Il 19 dicembre prossimo, probabilmente, la Consulta boccerà il legittimo impedimento, e per quella data il premier dev'essere comunque "scudato", cascasse il mondo. Il rischio, infatti, è che nei primi mesi del nuovo anno - presumibilmente febbraio/marzo - la Cassazione condanni Berlusconi definitivamente come corruttore dell'avvocato Mills. Una condanna che avrebbe come corollario l'interdizione perpetua dai pubblici uffici. Insomma, il premier non potrebbe più fare il premier.
Siccome, come abbiamo visto, il processo breve è a rischio, cos'hanno pensato i fervidi legislatori ad personam del cavaliere? Di non farlo più breve, ma lungo, lunghissimo, in modo che Berlusconi possa salvarsi con la (ennesima) prescrizione. E tutto questo approvando una norma che impedisca al giudice di valutare e decidere quanti testimoni possono essere ammessi al processo. Senza inoltrarsi in lunghi tecnicismi giuridici, dei quali peraltro non sono certo all'altezza, si vorrebbe in pratica dare la possibilità alla difesa di avvalersi della testimonianza di un numero a piacere di testimoni senza che il giudice possa dire bau.
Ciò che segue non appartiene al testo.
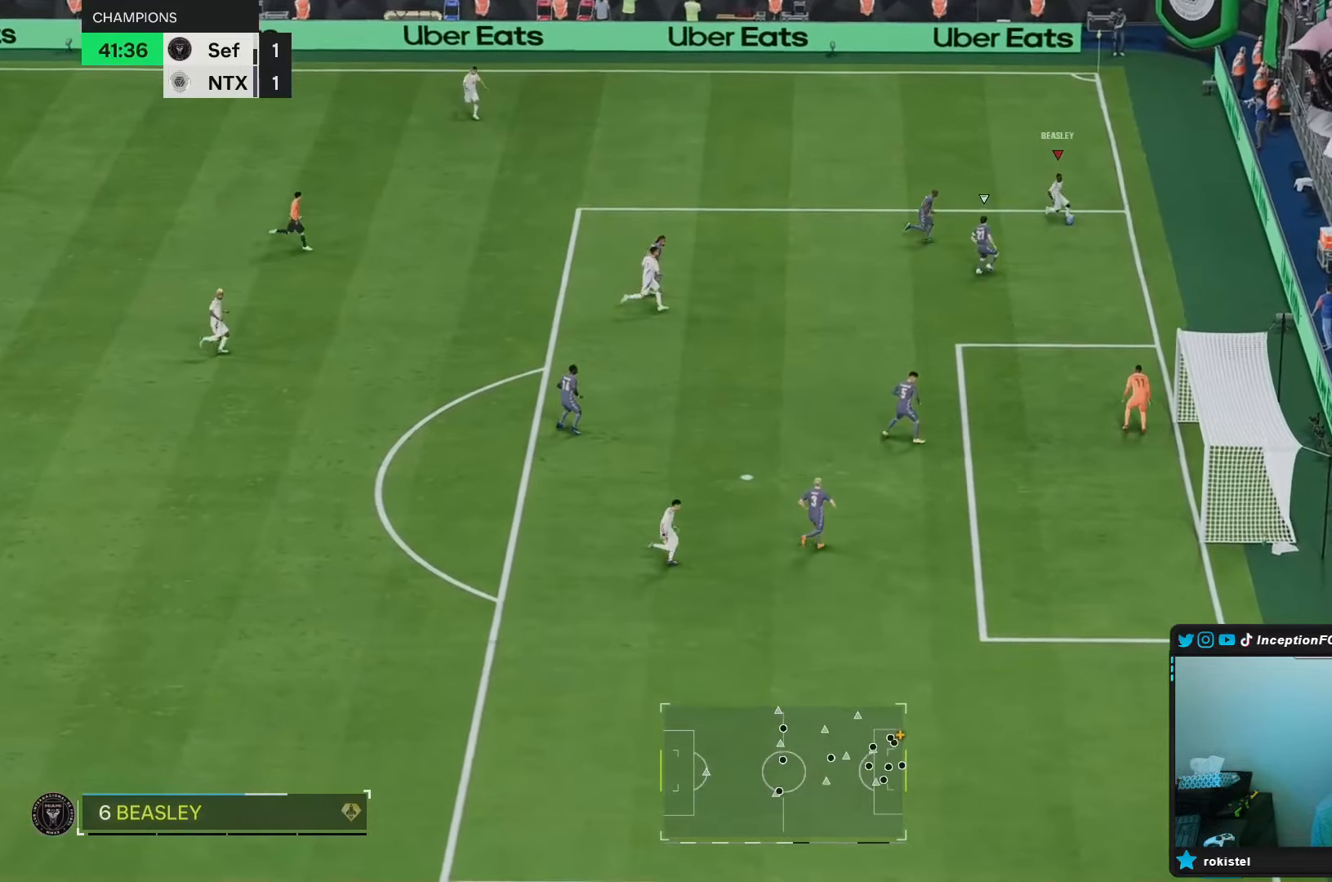
{"buttons": [], "left_stick": "up-left", "right_stick": "center", "events": [[50, "left_stick", "up-left"]]}
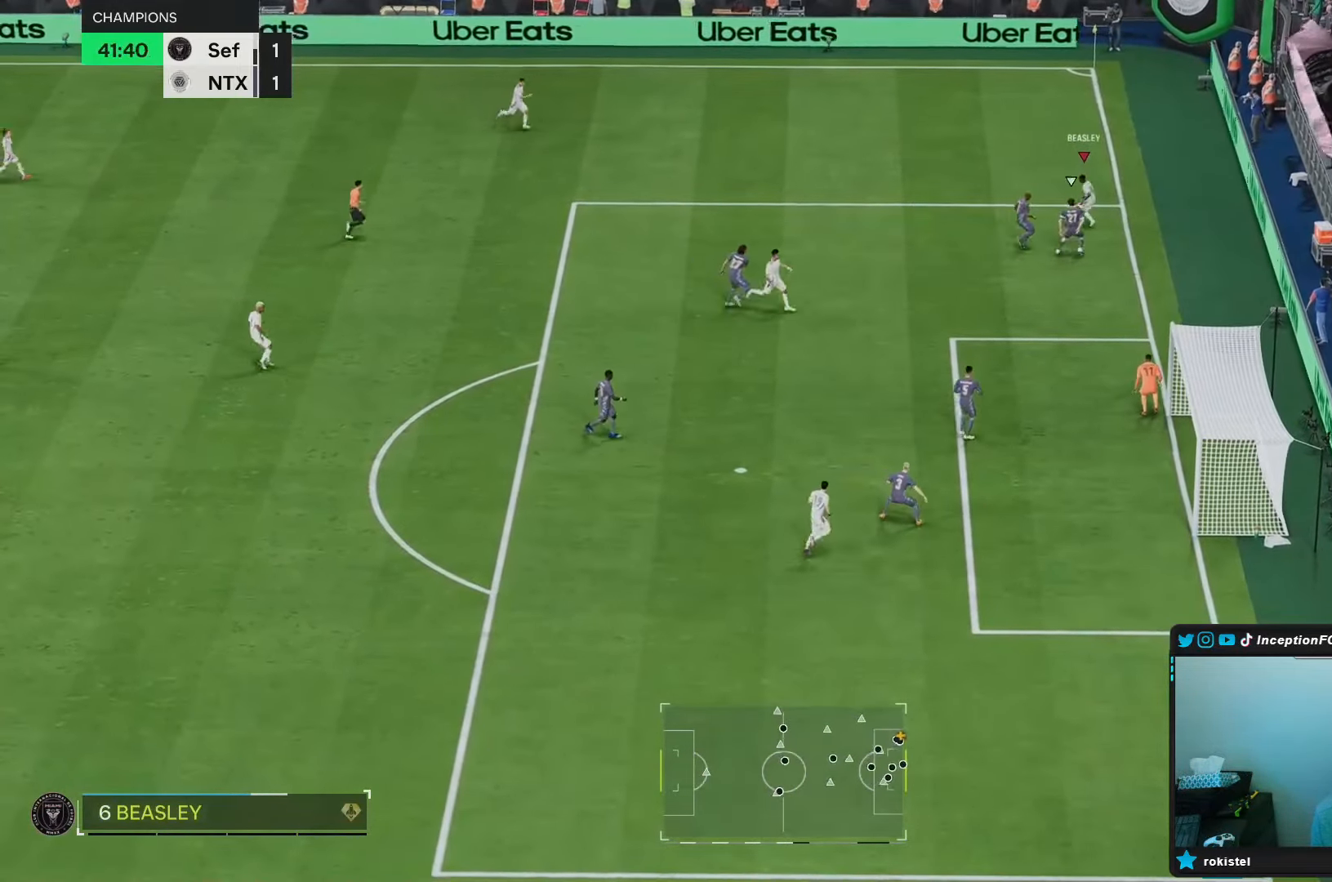
{"buttons": [], "left_stick": "center", "right_stick": "center", "events": [[50, "A", "down"], [150, "A", "up"], [333, "left_stick", "center"]]}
Scriveva ieri Giovanni Bianconi sul Corriere:
Ecco allora farsi strada, nel governo e nella parte di maggioranza che ne sostiene la strategia su questi temi, l'ipotesi di rinunciare alla poco digeribile applicabilità ai processi in corso in cambio di un altro paio di modifiche al codice di procedura penale: togliere al giudice la possibilità di escludere l'assunzione di prove «manifestamente superflue» (come l'ascolto di testimoni non necessari) chieste dalla difesa e impedire l'acquisizione di sentenze definitive di altri processi. Queste proposte sono contenute in un disegno di legge governativo presentato un anno e mezzo fa e da allora fermo al Senato (il che la dice lunga sulla sua urgenza), e ora potrebbero essere ripescate e approvate al più presto. Si tratta di modifiche già duramente criticate nel parere del Consiglio superiore della magistratura, perché comporterebbero «un pesante limite al celere svolgimento del processo, un inutile aggravio e un conseguente allungamento dei tempi necessari all'accertamento di fatti e situazioni già acclarate». La durata dei dibattimenti, cioè, verrebbe irragionevolmente prolungata, in palese contrasto con l'obiettivo di restringerli entro limiti «ragionevoli» imposti addirittura per legge con la riforma del «processo breve».
Avete capito, no? Se andrà in porto il processo breve, bene, altrimenti si ricorrerà al processo lungo, alla faccia dei richiami dell'UE al nostro paese sulle lungaggini della giustizia e alle palle del governo sul "serve a tutti gli italiani".
Chissà se questa politica arriverà mai a toccare un fondo oltre il quale non è più possibile andare?